Foreign-trade / Foreign Trade / Exports and Employment in India
- Integration of Economic Development and Employment:
- Objective: One of the crucial goals of trade policy is to integrate economic development with the creation of increased employment opportunities.
- Identified Employment-Intensive Sectors:
- Sectors Identified: The government has identified 12 export sectors as particularly employment-intensive.
- Examples: Textiles and garments, leather goods, gems and jewelry, cereals, horticulture, flowers, fruits and vegetables, dairy products, processed foods, toys and sports goods, pharmaceuticals, automobiles and auto-components, consumer electronics, and electronic hardware.
- Focus on Labour-Intensive Sectors:
- Efforts Needed: Special efforts are required to promote exports from these labour-intensive sectors.
- Policy Consideration: Experts suggest that making labour laws more flexible could provide a significant boost to labour-intensive exports.

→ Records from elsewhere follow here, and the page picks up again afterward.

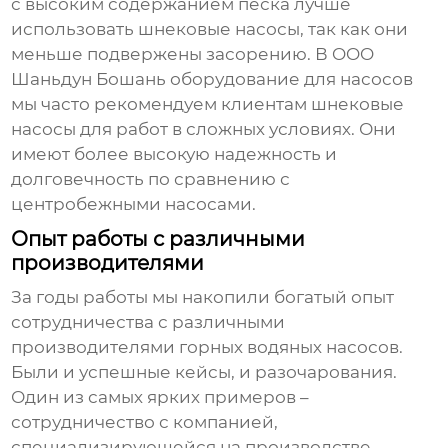
с высоким содержанием песка лучше
использовать шнековые насосы, так как они
меньше подвержены засорению. В
OOO
Шаньдун Бошань оборудование для насосов
мы часто рекомендуем клиентам шнековые
насосы для работ в сложных условиях. Они
имеют более высокую надежность и
долговечность по сравнению с
центробежными насосами.
Опыт работы с различными
производителями
За годы работы мы накопили богатый опыт
сотрудничества с различными
производителями горных водяных насосов
.
Были и успешные кейсы, и разочарования.
Один из самых ярких примеров –
сотрудничество с компанией,
специализирующейся на производстве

- Support for Small and Medium Enterprises (SMEs):
- Significance: SMEs contribute over 50% to total exports and are relatively more labour-intensive.
- Required Support: SMEs need increased financial and marketing support, better testing facilities, and improved infrastructure to enhance their export capabilities.

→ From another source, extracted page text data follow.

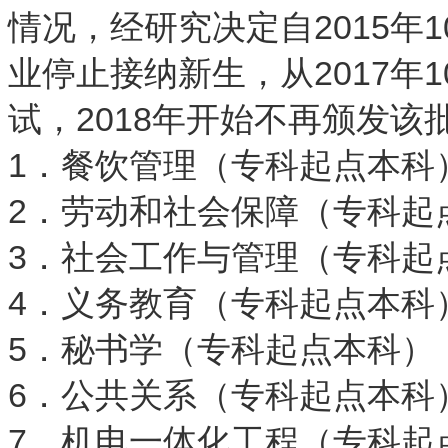
情况，经研究决定自2015年
业停止接纳新生，从2017年
试，2018年开始不再颁发该
1．餐饮管理（专科起点本科）
2．劳动和社会保障（专科起点
3．社会工作与管理（专科起点
4．义务教育（专科起点本科）
5．秘书学（专科起点本科）（
6．公共关系（专科起点本科）
7．机电一体化工程（专科起点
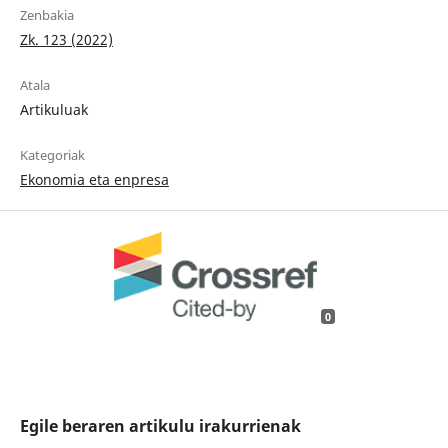
Zenbakia
Zk. 123 (2022)
Atala
Artikuluak
Kategoriak
Ekonomia eta enpresa
0
Egile beraren artikulu irakurrienak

- Challenges Posed by GST:
- Impact: GST implementation had some erosive impacts.
- Challenges Faced: Problems with GST registration and refund processes affected working capital availability, especially in the initial phases.

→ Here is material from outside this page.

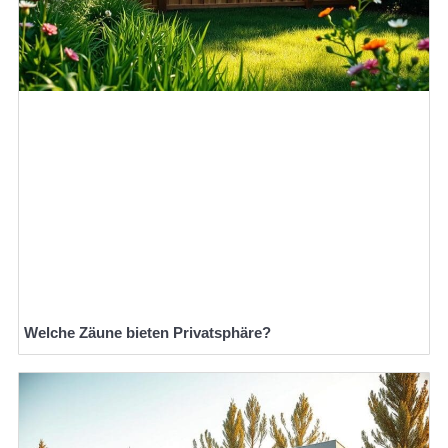
Welche Zäune bieten Privatsphäre?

Conclusion: India's trade policy aims not only at fostering economic growth through exports but also at creating substantial employment opportunities. The identification of specific employment-intensive sectors and the focus on supporting SMEs reflect the government's commitment to inclusive growth. Overcoming challenges posed by factors like labour laws and GST is essential to ensure the sustained growth of labour-intensive exports and overall economic development.